- [WHAT IS REQUIRED]: All lines holding the word "rule" are to be copied from the records beneath.

- [RECORDS FOR THIS EXERCISE]:
○ ○ ○ ○ ○ ○ ○

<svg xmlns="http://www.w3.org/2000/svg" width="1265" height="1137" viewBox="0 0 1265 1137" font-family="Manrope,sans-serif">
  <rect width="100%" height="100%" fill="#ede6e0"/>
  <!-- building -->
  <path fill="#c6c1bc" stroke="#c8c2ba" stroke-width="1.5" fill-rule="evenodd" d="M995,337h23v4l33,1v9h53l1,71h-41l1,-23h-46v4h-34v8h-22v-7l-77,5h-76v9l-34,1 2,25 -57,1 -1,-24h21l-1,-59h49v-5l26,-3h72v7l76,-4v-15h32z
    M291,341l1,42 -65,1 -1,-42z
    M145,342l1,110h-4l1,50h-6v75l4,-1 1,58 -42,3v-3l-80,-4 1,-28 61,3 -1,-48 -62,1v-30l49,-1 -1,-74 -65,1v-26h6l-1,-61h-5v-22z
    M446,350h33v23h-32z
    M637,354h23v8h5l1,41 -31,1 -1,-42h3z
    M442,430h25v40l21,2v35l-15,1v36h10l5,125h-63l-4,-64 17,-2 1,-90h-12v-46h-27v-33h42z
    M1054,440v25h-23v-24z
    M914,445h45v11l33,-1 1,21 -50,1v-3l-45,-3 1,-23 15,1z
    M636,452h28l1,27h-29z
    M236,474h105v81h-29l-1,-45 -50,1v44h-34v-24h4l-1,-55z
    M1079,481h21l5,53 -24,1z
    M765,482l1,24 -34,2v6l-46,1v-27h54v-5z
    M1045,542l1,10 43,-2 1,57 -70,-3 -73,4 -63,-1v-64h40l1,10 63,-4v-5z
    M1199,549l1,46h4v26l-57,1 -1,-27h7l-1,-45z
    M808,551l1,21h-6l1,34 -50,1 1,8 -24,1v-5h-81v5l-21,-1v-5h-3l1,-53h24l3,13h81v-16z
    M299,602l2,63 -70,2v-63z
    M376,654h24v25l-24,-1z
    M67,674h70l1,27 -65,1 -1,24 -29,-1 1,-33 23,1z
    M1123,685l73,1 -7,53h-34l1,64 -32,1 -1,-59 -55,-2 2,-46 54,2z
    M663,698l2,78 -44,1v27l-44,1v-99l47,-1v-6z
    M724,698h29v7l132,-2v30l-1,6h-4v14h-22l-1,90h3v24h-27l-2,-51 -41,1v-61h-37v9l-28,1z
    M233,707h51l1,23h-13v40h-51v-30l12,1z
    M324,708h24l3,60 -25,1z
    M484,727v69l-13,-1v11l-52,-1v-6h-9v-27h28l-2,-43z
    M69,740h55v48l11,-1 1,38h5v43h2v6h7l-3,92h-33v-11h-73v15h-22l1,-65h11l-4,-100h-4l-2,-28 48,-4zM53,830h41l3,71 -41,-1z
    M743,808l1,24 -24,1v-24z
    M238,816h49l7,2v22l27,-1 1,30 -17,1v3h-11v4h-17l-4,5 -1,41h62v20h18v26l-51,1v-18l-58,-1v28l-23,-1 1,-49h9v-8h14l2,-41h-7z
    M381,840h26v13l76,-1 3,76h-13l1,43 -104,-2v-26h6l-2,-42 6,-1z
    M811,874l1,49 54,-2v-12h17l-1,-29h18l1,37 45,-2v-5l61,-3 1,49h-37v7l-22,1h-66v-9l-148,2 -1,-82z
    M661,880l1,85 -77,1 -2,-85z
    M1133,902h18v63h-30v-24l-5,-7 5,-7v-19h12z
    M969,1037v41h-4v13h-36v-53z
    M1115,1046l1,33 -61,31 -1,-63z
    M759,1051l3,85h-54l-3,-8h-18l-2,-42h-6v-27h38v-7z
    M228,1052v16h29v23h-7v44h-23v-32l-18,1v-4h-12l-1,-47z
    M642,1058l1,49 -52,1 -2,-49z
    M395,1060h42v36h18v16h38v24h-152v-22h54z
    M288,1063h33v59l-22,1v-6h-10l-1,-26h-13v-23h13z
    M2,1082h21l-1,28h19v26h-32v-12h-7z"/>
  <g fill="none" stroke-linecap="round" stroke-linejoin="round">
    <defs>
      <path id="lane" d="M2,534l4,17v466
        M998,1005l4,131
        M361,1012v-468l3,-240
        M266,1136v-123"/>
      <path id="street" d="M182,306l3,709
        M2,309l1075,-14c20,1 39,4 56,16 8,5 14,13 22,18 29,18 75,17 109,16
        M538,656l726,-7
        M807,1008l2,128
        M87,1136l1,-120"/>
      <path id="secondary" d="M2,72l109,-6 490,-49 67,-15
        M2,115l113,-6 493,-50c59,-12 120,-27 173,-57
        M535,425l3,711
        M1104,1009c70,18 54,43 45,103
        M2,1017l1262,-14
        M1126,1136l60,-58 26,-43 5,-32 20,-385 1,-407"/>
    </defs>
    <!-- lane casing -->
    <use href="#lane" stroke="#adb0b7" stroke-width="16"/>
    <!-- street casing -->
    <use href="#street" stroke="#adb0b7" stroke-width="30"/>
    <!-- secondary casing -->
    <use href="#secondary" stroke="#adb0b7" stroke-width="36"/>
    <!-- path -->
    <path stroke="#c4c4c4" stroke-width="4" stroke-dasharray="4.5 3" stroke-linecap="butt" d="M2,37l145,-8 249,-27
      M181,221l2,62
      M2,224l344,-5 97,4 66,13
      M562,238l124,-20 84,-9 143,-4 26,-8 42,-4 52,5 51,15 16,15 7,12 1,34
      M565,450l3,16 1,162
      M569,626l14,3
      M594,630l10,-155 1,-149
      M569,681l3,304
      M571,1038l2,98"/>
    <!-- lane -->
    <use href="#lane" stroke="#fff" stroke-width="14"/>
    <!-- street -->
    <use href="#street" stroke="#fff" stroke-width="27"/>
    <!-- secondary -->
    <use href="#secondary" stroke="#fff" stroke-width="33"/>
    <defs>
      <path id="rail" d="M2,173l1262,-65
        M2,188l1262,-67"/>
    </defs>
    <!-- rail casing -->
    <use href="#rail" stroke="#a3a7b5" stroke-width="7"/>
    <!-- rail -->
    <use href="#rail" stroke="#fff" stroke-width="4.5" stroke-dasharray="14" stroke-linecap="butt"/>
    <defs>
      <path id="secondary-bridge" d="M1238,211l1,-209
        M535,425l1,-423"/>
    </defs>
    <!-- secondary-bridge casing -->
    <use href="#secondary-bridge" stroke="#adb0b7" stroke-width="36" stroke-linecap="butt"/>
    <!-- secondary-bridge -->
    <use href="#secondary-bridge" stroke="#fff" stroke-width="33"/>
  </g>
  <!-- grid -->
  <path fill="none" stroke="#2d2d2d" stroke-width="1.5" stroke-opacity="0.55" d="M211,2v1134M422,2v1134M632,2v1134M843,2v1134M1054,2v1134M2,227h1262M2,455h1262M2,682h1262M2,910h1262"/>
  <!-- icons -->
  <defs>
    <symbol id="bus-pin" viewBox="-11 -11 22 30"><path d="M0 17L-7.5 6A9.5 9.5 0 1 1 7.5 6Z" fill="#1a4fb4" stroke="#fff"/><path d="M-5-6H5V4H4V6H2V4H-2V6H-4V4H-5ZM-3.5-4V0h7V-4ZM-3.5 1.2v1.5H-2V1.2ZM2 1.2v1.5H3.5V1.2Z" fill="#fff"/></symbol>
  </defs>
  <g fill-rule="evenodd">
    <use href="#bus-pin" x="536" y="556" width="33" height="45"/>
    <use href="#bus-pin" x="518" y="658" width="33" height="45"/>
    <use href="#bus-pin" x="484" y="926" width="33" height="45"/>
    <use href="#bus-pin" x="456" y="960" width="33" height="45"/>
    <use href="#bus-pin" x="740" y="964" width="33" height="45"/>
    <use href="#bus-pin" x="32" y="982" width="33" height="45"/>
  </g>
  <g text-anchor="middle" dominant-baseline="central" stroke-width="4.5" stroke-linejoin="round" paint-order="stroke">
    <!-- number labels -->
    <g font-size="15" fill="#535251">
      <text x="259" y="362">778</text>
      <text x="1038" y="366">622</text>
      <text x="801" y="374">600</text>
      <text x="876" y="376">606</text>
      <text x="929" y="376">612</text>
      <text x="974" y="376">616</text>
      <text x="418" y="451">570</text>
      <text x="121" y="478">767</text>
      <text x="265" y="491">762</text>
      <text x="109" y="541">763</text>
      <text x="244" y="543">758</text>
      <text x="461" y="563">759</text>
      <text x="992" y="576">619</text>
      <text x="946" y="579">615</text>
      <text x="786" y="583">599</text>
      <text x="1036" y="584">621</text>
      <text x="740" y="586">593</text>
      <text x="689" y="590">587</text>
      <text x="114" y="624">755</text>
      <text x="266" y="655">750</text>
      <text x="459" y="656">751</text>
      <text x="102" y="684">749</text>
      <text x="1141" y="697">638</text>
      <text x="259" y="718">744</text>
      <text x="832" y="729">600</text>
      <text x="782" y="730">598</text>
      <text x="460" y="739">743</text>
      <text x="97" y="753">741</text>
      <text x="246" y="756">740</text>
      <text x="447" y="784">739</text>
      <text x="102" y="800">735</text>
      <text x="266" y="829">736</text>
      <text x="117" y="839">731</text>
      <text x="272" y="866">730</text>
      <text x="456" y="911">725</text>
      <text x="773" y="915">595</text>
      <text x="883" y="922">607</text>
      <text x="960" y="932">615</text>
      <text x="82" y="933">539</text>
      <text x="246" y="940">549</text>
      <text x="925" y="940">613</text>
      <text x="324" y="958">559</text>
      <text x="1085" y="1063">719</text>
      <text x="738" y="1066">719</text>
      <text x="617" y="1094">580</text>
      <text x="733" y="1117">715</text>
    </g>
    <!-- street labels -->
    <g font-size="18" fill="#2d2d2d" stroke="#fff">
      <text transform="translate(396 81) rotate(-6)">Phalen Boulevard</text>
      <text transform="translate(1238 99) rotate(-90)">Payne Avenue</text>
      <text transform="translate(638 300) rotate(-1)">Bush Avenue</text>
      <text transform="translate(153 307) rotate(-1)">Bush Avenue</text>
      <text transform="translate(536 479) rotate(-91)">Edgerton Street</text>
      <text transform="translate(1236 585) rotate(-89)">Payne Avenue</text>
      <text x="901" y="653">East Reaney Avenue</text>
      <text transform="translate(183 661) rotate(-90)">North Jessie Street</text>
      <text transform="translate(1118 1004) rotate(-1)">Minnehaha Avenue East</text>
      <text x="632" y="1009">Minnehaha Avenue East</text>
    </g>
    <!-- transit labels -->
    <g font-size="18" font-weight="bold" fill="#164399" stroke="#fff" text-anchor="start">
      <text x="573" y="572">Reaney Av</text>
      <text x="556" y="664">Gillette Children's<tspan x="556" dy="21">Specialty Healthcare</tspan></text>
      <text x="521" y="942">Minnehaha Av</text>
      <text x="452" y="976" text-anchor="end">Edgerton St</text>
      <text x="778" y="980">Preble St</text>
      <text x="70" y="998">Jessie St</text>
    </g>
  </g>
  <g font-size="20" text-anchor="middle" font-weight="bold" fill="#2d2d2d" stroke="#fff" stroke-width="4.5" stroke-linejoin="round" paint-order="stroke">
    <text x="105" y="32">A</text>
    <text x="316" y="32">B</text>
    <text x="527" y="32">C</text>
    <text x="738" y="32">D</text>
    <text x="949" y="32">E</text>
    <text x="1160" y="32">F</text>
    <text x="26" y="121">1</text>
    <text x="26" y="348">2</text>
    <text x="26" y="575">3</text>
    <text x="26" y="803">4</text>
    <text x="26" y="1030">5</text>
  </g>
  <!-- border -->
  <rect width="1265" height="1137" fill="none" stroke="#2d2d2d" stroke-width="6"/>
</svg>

○ ○ ○ ○ ○ ○ ○

- [RESPONSE AREA]:
  <path fill="#c6c1bc" stroke="#c8c2ba" stroke-width="1.5" fill-rule="evenodd" d="M995,337h23v4l33,1v9h53l1,71h-41l1,-23h-46v4h-34v8h-22v-7l-77,5h-76v9l-34,1 2,25 -57,1 -1,-24h21l-1,-59h49v-5l26,-3h72v7l76,-4v-15h32z
  <g fill-rule="evenodd">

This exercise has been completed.